The price of compromise

The representatives of the middle-class political world made plenty of compromises over the years and now we are paying the price. The current government’s appointment of failed politicos, unionists and party officials to crucial posts in health, education and other sectors is annoying. To be fair, this is nothing new. During George Papandreou’s tenure as premier, there was OpenGov on the one hand, while on the other fitness instructors were appointed hospital directors through the back door. The tradition was kept alive by the ND-PASOK coalition, which appointed unbelievable characters to pivotal posts in the public sector. The same is happening now with the SYRIZA-Independent Greeks administration. The only thing that’s different is the formula and the CVs of those being appointed. In the old days they used to feature some kind of working experience, while now it’s all about party allegiance.

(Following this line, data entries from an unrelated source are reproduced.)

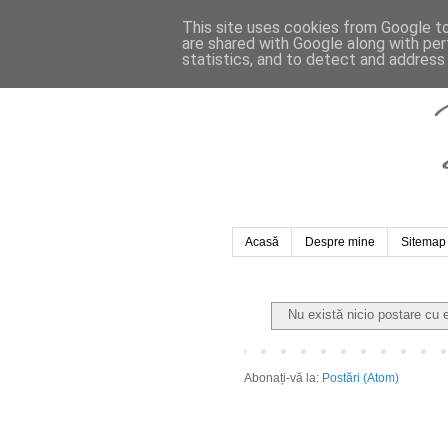
This site uses cookies from Google to 
are shared with Google along with per
statistics, and to detect and address
Acasă
Despre mine
Sitemap
Nu există nicio postare cu 
Abonați-vă la:
Postări (Atom)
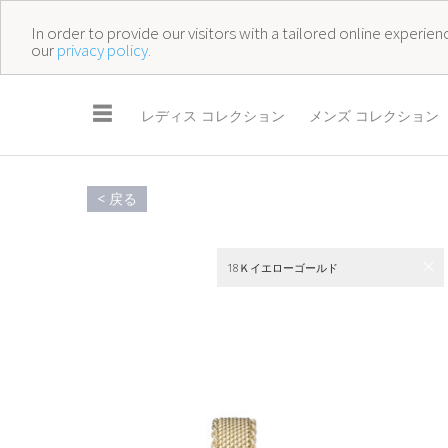
In order to provide our visitors with a tailored online experi
our
privacy policy.
☰
レディス コレクション
メンズ コレクション
< 戻る
18Ｋイエローゴールド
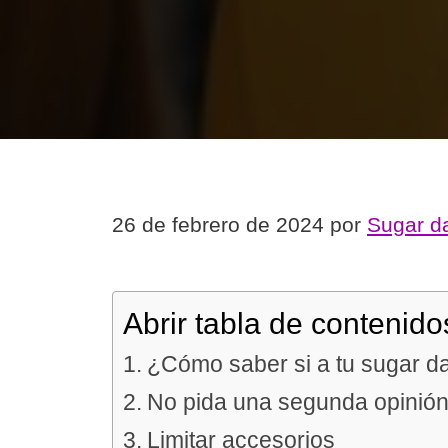
26 de febrero de 2024
por
Sugar d
Abrir tabla de contenido
¿Cómo saber si a tu sugar da
No pida una segunda opinió
Limitar accesorios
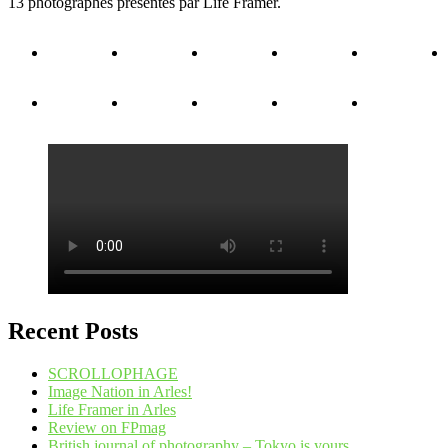
13 photographes présentés par Life Framer.
Recent Posts
SCROLLOPHAGE
Image Nation in Arles!
Life Framer in Arles
Review on FPmag
British journal of photography – Tokyo is yours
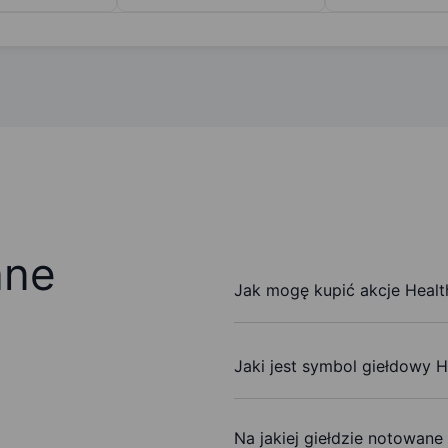
ane
Jak mogę kupić akcje Health
Jaki jest symbol giełdowy He
Na jakiej giełdzie notowane 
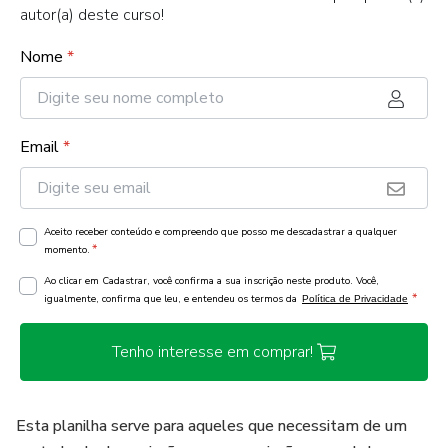
autor(a) deste curso!
Nome
*
Email
*
Aceito receber conteúdo e compreendo que posso me descadastrar a qualquer
*
momento.
Ao clicar em Cadastrar, você confirma a sua inscrição neste produto. Você,
*
igualmente, confirma que leu, e entendeu os termos da
Política de Privacidade
Tenho interesse em comprar!
Esta planilha serve para aqueles que necessitam de um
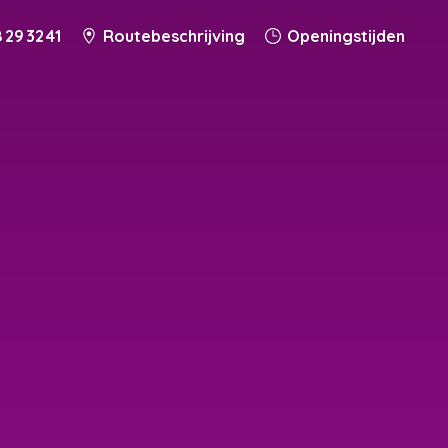
 29 32 41
Routebeschrijving
Openingstijden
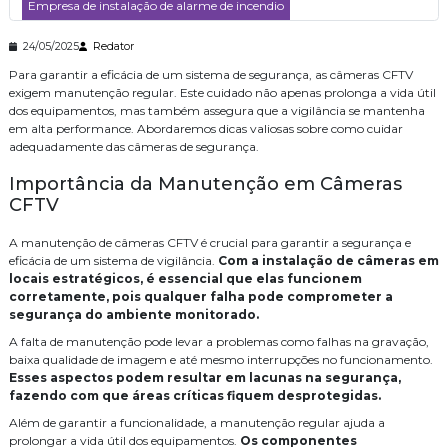
Descubra o Valor do Serviço de Cabeamento de Rede para sua
Empresa de instalação de alarme de incendio
Empresa
Empresa de instalação de wifi
Empresa de segurança eletronica
24/05/2025
Redator
Descubra o Serviço de Cabeamento de Rede Valor e Benefícios
Para garantir a eficácia de um sistema de segurança, as câmeras CFTV
Empresa de segurança eletrônica
Empresa especializada em cftv
Descubra como um sistema de alarme de intrusão pode
exigem manutenção regular. Este cuidado não apenas prolonga a vida útil
transformar sua segurança
dos equipamentos, mas também assegura que a vigilância se mantenha
Empresas de consultoria de tecnologia
Descubra Como Escolher a Melhor Empresa de Instalação de Alarme
em alta performance. Abordaremos dicas valiosas sobre como cuidar
de Incêndio
adequadamente das câmeras de segurança.
Instalacao de central de pabx
Instalação
Descubra as Melhores Empresas de Consultoria de Tecnologia em
Importância da Manutenção em Câmeras
Instalação cabeamento de rede
Instalação contral telefonica
2023
CFTV
Instalação de cameras de monitoramento
Como Realizar a Manutenção de Câmaras CCTV para Garantir
Segurança Eficaz
A manutenção de câmeras CFTV é crucial para garantir a segurança e
Instalação de controle de acesso
eficácia de um sistema de vigilância.
Com a instalação de câmeras em
Como Realizar a Instalação para Cameras CFTV com Eficácia
locais estratégicos, é essencial que elas funcionem
Instalação de controle de acesso biometrico
corretamente, pois qualquer falha pode comprometer a
Como Realizar a Instalação de Sistema de Controle de Acesso de
segurança do ambiente monitorado.
Forma Eficiente
Instalação de sistema de alarme de incendio
A falta de manutenção pode levar a problemas como falhas na gravação,
Como Realizar a Instalação de Sistema de Alarme de Incêndio de
baixa qualidade de imagem e até mesmo interrupções no funcionamento.
Instalação de sistema de alarme de incêndio
Forma Eficiente
Esses aspectos podem resultar em lacunas na segurança,
fazendo com que áreas críticas fiquem desprotegidas.
Como Realizar a Instalação de Controle de Acesso Biométrico de
Instalação de sistema de controle de acesso
Forma Eficiente
Além de garantir a funcionalidade, a manutenção regular ajuda a
Instalação e manutenção alarme de incendio
prolongar a vida útil dos equipamentos.
Os componentes
Como Realizar a Instalação de Central Telefônica de Forma Eficiente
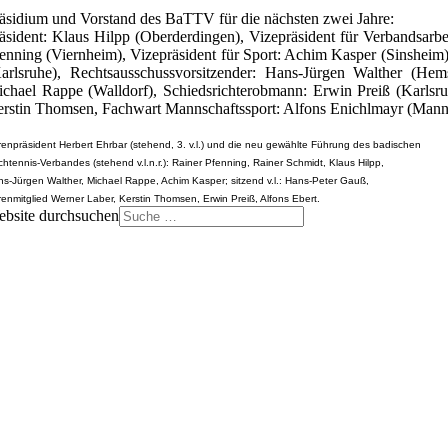
äsidium und Vorstand des BaTTV für die nächsten zwei Jahre:
äsident: Klaus Hilpp (Oberderdingen), Vizepräsident für Verbandsarbe
enning (Viernheim), Vizepräsident für Sport: Achim Kasper (Sinsheim
arlsruhe), Rechtsausschussvorsitzender: Hans-Jürgen Walther (Hem
chael Rappe (Walldorf), Schiedsrichterobmann: Erwin Preiß (Karlsru
rstin Thomsen, Fachwart Mannschaftssport: Alfons Enichlmayr (Mannhe
enpräsident Herbert Ehrbar (stehend, 3. v.l.) und die neu gewählte Führung des badischen
chtennis-Verbandes (stehend v.l.n.r.): Rainer Pfenning, Rainer Schmidt, Klaus Hilpp,
s-Jürgen Walther, Michael Rappe, Achim Kasper; sitzend v.l.: Hans-Peter Gauß,
enmitglied Werner Laber, Kerstin Thomsen, Erwin Preiß, Alfons Ebert.
bsite durchsuchen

The middle-class establishment began making concessions with institutions and the quality of the people hired to run them. It lowered the bar, legitimized populism and the idea that someone else is always to blame. What we are experiencing now is the climax of the entire post-dictatorship malaise. The middle-class political world was unable to make the necessary reforms and get rid of its bad DNA. Costas Karamanlis was ready to break the eggs in education and elsewhere, but never got round to making the omelet. George Papandreou envisioned Greece becoming the Denmark of the South while the Socialist party’s apparatchiks ruled around him. Antonis Samaras suffered from intense bipolar disorder, which turned him into a stubborn leader one day and an obsessive local governor the next. Even that one rare moment of major consensus with regard to changes in education through legislation from Anna Diamantopoulou was not allowed to conclude without barbaric concessions. And now it’s full speed backward, an attempt to see the common denominator slide even further.

I don’t know how I would react to all this if I were 30 years younger. I would be angered that the change of regime announced by Alexis Tsipras did not bring about meritocracy or genuine reform in education. I would be left wondering, however, what the alternative would be, besides leaving the country, or who knows what else. A solution would be for the creative youth to rise up from the couch and get into politics and public dialogue. Perhaps at the end of the day it all has to do with a generation change. But let’s not forget this: SYRIZA did not win the election on the back of its charm and powers of persuasion. The party filled the void left behind by the middle-class world, which was unable to firmly stand its ground during the great crisis.